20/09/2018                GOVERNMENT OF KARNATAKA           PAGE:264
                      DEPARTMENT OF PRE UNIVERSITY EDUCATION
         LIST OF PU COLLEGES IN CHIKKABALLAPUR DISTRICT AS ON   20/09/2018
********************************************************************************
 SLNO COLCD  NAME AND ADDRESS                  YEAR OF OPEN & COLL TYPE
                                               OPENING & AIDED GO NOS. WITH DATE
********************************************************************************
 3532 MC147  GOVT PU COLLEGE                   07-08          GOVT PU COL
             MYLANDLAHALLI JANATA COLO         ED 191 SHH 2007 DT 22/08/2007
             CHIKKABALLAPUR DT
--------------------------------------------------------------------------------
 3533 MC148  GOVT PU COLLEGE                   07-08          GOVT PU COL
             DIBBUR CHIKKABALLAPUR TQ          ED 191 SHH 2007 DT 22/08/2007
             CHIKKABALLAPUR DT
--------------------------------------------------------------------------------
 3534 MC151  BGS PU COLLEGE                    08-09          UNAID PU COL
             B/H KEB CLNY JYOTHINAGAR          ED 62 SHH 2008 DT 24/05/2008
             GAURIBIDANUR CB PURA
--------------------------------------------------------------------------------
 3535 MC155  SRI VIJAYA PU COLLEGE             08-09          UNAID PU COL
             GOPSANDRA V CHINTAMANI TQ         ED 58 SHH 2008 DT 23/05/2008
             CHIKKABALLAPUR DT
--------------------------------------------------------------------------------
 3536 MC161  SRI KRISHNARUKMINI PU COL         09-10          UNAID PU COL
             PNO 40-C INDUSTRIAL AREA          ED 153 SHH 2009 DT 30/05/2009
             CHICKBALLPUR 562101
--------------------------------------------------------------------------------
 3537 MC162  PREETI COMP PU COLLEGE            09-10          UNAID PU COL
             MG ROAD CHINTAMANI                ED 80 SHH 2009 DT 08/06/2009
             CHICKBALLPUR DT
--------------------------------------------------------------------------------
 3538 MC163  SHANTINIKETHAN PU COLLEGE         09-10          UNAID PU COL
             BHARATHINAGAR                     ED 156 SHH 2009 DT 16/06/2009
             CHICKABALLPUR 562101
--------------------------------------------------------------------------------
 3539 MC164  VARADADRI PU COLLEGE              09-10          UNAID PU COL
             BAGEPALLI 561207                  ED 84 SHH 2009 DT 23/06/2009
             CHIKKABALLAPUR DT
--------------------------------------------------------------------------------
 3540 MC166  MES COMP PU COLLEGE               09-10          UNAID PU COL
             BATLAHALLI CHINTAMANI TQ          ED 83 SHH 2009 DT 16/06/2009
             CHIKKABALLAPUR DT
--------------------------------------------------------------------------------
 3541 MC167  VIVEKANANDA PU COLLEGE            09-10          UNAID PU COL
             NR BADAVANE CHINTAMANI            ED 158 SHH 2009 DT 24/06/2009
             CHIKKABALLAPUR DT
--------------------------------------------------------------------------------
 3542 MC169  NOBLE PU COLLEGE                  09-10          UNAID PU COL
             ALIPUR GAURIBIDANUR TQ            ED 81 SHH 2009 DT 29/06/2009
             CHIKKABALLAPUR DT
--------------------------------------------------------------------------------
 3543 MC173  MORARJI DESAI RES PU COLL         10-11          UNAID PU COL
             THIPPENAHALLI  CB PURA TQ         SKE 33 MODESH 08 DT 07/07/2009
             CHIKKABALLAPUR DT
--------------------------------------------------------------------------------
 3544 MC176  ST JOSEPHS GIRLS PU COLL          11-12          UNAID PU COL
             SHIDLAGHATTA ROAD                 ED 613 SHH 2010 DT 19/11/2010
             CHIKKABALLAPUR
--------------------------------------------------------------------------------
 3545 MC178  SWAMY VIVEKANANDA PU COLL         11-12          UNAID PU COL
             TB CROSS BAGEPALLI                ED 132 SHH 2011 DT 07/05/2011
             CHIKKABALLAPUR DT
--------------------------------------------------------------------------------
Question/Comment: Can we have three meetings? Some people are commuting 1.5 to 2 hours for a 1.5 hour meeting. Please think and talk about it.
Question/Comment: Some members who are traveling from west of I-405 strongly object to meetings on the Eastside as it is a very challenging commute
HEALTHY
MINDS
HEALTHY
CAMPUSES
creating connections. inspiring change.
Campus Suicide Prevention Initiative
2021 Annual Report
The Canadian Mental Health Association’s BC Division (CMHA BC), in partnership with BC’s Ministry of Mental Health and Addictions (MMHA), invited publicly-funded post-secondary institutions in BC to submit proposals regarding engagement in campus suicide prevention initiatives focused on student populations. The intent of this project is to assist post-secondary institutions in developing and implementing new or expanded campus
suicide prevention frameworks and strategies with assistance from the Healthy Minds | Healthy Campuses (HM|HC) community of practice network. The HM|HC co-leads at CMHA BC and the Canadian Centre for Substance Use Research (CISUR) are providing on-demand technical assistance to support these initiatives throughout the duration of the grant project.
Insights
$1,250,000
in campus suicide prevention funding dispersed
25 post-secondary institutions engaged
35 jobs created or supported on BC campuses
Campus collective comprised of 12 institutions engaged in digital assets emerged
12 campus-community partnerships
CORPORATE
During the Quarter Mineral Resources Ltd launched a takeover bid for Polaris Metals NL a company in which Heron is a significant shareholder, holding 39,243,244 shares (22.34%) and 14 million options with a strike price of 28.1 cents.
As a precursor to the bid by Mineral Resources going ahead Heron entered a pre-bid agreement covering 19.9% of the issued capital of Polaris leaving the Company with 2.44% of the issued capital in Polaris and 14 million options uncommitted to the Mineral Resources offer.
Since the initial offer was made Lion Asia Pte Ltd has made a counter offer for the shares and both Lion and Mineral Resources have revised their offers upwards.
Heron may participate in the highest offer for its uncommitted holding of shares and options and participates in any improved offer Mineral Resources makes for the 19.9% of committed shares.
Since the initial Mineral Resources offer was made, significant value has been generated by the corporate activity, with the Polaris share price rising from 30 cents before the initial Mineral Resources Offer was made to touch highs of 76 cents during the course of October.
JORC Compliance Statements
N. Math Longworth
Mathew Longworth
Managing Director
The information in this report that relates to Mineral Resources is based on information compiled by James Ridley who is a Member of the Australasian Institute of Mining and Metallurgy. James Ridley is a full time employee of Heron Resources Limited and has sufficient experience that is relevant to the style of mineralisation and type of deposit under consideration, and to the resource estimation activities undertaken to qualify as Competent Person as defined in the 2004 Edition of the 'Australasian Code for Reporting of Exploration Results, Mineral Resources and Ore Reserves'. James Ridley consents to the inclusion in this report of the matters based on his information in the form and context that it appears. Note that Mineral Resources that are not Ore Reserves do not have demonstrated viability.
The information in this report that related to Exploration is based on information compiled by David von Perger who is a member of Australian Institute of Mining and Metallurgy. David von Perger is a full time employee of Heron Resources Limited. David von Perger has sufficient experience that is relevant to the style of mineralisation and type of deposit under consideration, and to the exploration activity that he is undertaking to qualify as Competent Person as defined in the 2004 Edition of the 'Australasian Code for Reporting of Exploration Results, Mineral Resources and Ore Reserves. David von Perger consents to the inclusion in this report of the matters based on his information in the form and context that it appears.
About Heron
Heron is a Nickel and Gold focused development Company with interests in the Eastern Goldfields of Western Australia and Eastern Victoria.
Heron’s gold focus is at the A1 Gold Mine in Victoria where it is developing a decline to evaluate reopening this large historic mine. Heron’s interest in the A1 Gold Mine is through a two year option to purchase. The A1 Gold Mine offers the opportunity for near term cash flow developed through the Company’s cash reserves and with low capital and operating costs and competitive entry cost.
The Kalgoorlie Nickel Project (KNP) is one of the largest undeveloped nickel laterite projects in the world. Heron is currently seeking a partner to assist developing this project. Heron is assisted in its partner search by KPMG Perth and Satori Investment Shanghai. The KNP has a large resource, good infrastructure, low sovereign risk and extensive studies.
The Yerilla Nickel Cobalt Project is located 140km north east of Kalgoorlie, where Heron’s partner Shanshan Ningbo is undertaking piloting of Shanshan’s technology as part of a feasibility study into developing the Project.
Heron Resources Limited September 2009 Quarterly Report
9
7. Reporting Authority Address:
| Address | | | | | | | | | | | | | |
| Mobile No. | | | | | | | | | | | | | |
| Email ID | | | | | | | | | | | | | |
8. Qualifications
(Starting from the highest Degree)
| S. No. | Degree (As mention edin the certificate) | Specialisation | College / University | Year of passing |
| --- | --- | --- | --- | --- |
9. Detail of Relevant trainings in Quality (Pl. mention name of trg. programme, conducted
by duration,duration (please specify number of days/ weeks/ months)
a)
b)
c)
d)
○ ○ ○
** EXERCISE GOAL **
Go through the listing above and copy each line where the string "post" appears.

** YOUR RESPONSE **
The Canadian Mental Health Association’s BC Division (CMHA BC), in partnership with BC’s Ministry of Mental Health and Addictions (MMHA), invited publicly-funded post-secondary institutions in BC to submit proposals regarding engagement in campus suicide prevention initiatives focused on student populations. The intent of this project is to assist post-secondary institutions in developing and implementing new or expanded campus
25 post-secondary institutions engaged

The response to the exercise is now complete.